Los frentes permanecían sin apenas cambios desde 1915. La Entente decidió agilizar el conflicto con distintas ofensivas en febrero
de 1917, mientras tanto, los Imperios Centrales lo intentaron utilizando la fuerza submarina. Pero estas opciones estratégicas no
propiciaron el cambio. Fueron la Revolución Rusa y la entrada de EE.UU en la guerra los dos acontecimientos históricos que
cambiaron el devenir de la Primera Guerra Mundial.

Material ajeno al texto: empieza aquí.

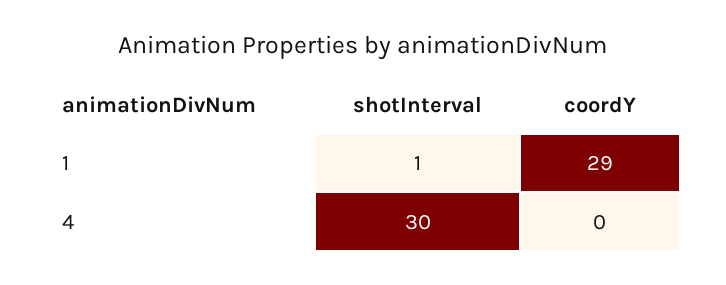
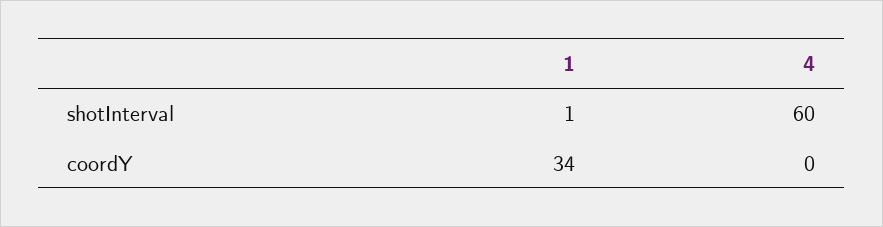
coordY, 1: 29 -> 34
shotInterval, 4: 30 -> 60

La nueva Rusia firmó la paz con Alemania y Austro-Hungria. El triunfo del bolchevismo priorizó la revolución frente a la guerra,
firmando el 15 de diciembre de 1915 el armisticio de Brest-Litovsk entre Rusia y los Imperios Centrales. Rusia abandonó Polonia,
Países Bálticos y Finlandia. La decisión de Rusia, junto a la capitulación de Rumania, borró prácticamente la tensión bélica en el
frente oriental.

Wilson rompió con Alemania y Austria y adentró a EE.UU en la guerra. El motivo se encuentra en la intensificación de los ataques
submarinos alemanes que torpedeaban el comercio anglo-americano.

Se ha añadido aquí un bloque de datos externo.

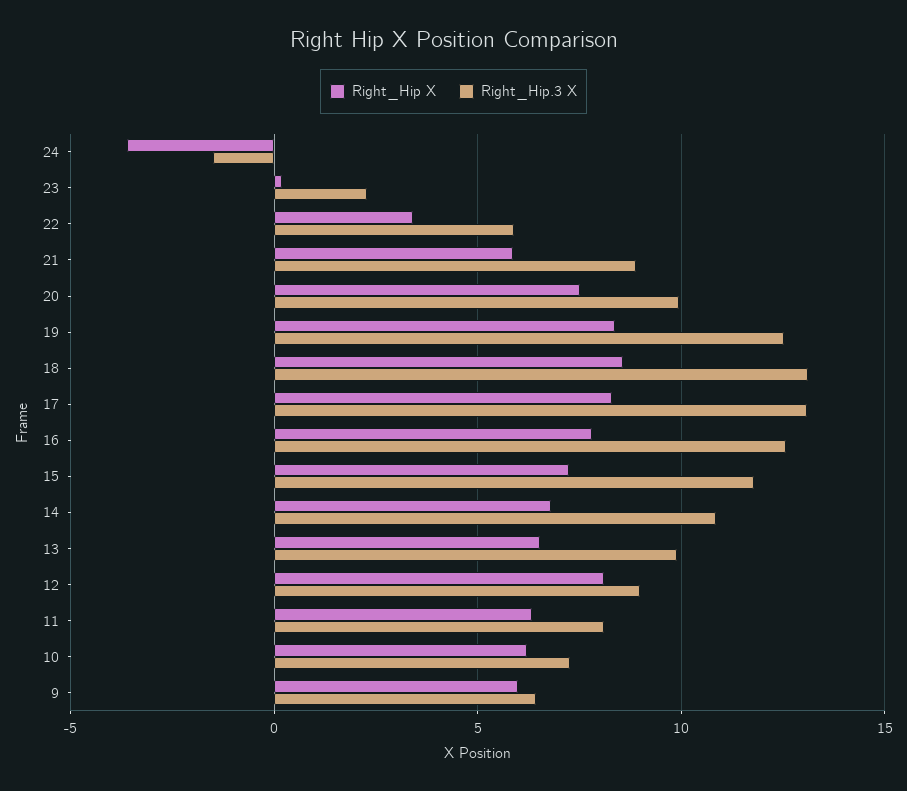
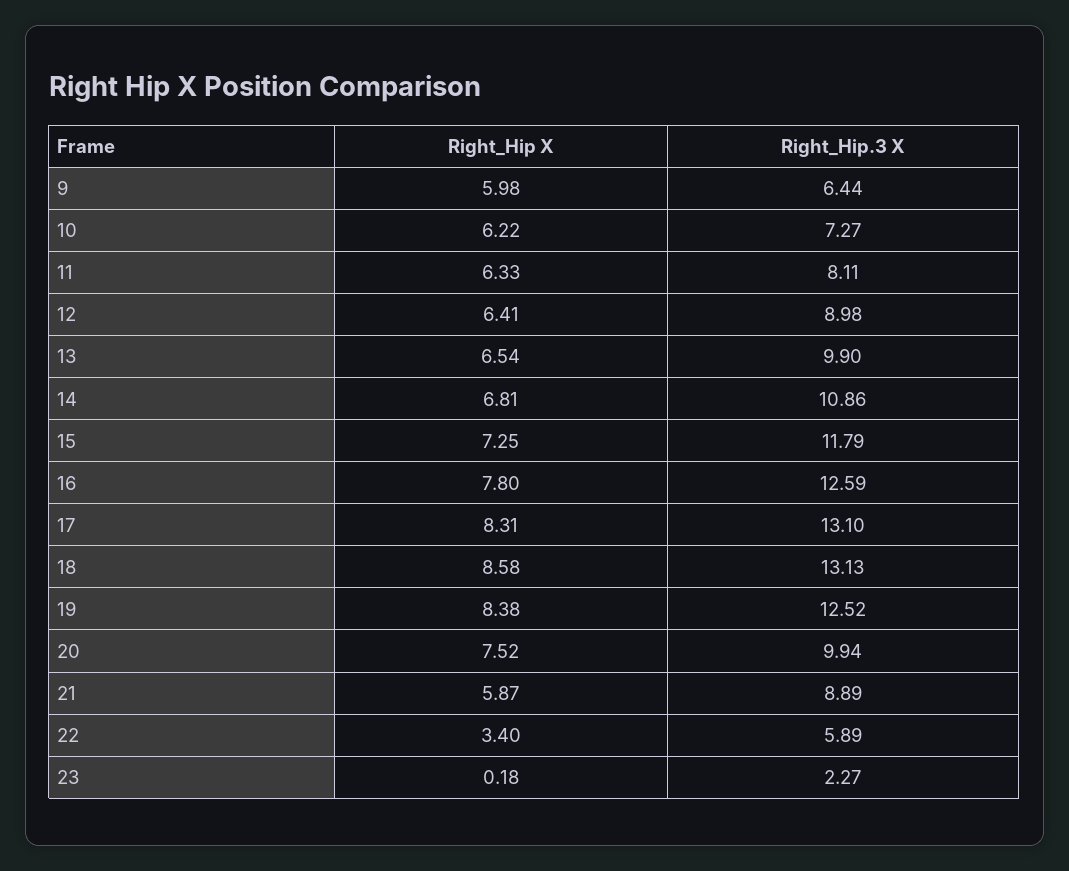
Right_Hip X, 24: -3.5 -> none
Right_Hip.3 X, 24: -1.5 -> none
Right_Hip X, 12: 8 -> 6.41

En 1917 las masas sociales estaban agotadas y ansiosas de paz. Desde el emperador Carlos I hasta el Papa Benedicto XV,
pasando por socialistas alemanes o huelguistas, intentaron poner fin a tantos años de terror.

1918: El año decisivo

Los aliados, con el apoyo de EE.UU, se vieron reforzados moralmente, todo lo contrario que alemanes y austriacos que observaban
muy lejos la victoria bélica. Wilson realizó una propuesta esencial para acabar con el conflicto: la Declaración de los Catorce
Puntos, catorce nuevos objetivos bélicos de la Entente encaminados a buscar la negociación de paz con los Imperios Centrales
y poner fin a la Primera Guerra Mundial.

En esta etapa se pueden establecer dos fases: 1º) de enero a julio de 1918: ofensivas alemanas que oscilaron desde los bombardeos
de París hasta los ataques de Soissons-Marne; 2º) julio hasta octubre: ofensiva aliada. Se produjo una nueva y decisiva batalla en
Marme. Se multiplicaron los puntos de batalla: en el frente occidental: NE de Francia y Bélgica; en Grecia, Bulgaria fue derrotada
ante el ataque franco-serbio; en Oriente Próximo, enfrentamientos en Siria; Italia venció a Austria.